Downstairs he dismantled the kitchen, disconnected the stove from the wall, cut the steel sink from the counter. He worked quietly in what he thought was the wintry hush of the house but later he would be told about the amateur soundproofing in the basement, about the mattresses nailed to the walls, about the eggshell foam pressed between the basement rafters.
The soundproofing meant the boy screaming in the basement wasn’t screaming for Kelly but for anyone. There would be talk of providence but what was providence but a fancy word for luck? If the upstairs of the blue house had been plumbed with PVC Kelly might not have gone down into the basement. But then copper in the bathroom, but then the copper price.
It wasn’t until he cut the padlock’s loop and opened the basement door that he heard the boy’s voice, the boy’s hoarse cry for help rising out of the dark.
As soon as Kelly heard the boy’s voice the moment split, and in the aftermath of that cry Kelly thought he lived both possibilities in simultaneous sequence: there was an empty basement or else there was a basement with a boy in a bed and it seemed to Kelly he had gone into both rooms. Kelly thought if he had fled and left the boy there and disappeared into the night he might never have had to think about it again, couldn’t be held responsible for everything that followed. Instead he had acted and now there would be no knowing where this action would stop.
Kelly climbed downward, descending the shaft of light falling through the basement door. His clothes clung to the nervous damp of his skin as he stepped off the stairs toward the bed at the back of the low room, toward the boy restrained there, all skin and skinny bones, naked beneath a pile of blankets and howling in the black basement air.
One by one each element of the scene came into focus, the room’s angles resolving out of the darkness, each shape alien in the moment, the experience too unexpected for sense: the humidity under the earth, the musky heat of trapped breath and sweat, piss in a bucket; the smell of burrow or warren, then the filth of the mattress as Kelly slid to his knees beside the bed, his headlamp unable to light the whole scene; the boy atop the stained and stinking sheets, confusing in his nudity, half hidden by the pile of covers, a nest of slick sleeping bags and rougher fabrics partially kicked off the bed, and beside the pile of blankets a folding metal chair.

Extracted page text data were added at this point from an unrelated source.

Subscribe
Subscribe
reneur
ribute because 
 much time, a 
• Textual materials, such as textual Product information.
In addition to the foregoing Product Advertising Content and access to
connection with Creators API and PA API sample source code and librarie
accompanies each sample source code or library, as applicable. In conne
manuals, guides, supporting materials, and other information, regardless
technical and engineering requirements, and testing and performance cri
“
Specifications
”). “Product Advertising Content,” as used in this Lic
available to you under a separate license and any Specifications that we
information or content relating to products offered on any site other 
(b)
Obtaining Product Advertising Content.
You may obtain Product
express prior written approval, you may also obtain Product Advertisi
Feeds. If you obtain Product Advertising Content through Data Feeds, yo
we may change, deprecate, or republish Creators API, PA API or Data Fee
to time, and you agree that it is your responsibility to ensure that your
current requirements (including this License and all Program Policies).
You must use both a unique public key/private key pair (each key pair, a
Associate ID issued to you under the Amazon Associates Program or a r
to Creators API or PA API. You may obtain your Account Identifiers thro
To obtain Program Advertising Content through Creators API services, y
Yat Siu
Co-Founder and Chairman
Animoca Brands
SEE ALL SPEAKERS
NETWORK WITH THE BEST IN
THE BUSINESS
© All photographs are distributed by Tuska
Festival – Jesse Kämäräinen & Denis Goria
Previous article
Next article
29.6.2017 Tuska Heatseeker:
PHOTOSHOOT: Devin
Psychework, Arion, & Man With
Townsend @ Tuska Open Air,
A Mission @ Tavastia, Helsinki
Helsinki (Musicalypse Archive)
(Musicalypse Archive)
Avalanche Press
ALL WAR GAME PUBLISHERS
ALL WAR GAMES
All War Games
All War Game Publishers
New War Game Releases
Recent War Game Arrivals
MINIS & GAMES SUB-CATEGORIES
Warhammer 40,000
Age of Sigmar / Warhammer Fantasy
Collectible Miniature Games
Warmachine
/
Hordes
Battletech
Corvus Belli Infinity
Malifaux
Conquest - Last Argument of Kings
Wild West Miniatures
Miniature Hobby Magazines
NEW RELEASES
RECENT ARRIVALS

The boy’s screaming stopped as soon as Kelly lit his features but Kelly knew the boy couldn’t see him through the glare. He shut off the headlamp, removed the glow between them, let their eyes readjust to the dimmer light. He leaned closer, close enough to hear the boy’s rasping breath, to smell his captivity, to touch the boy’s hand. To try to bring the boy out of abstraction into the sensible world.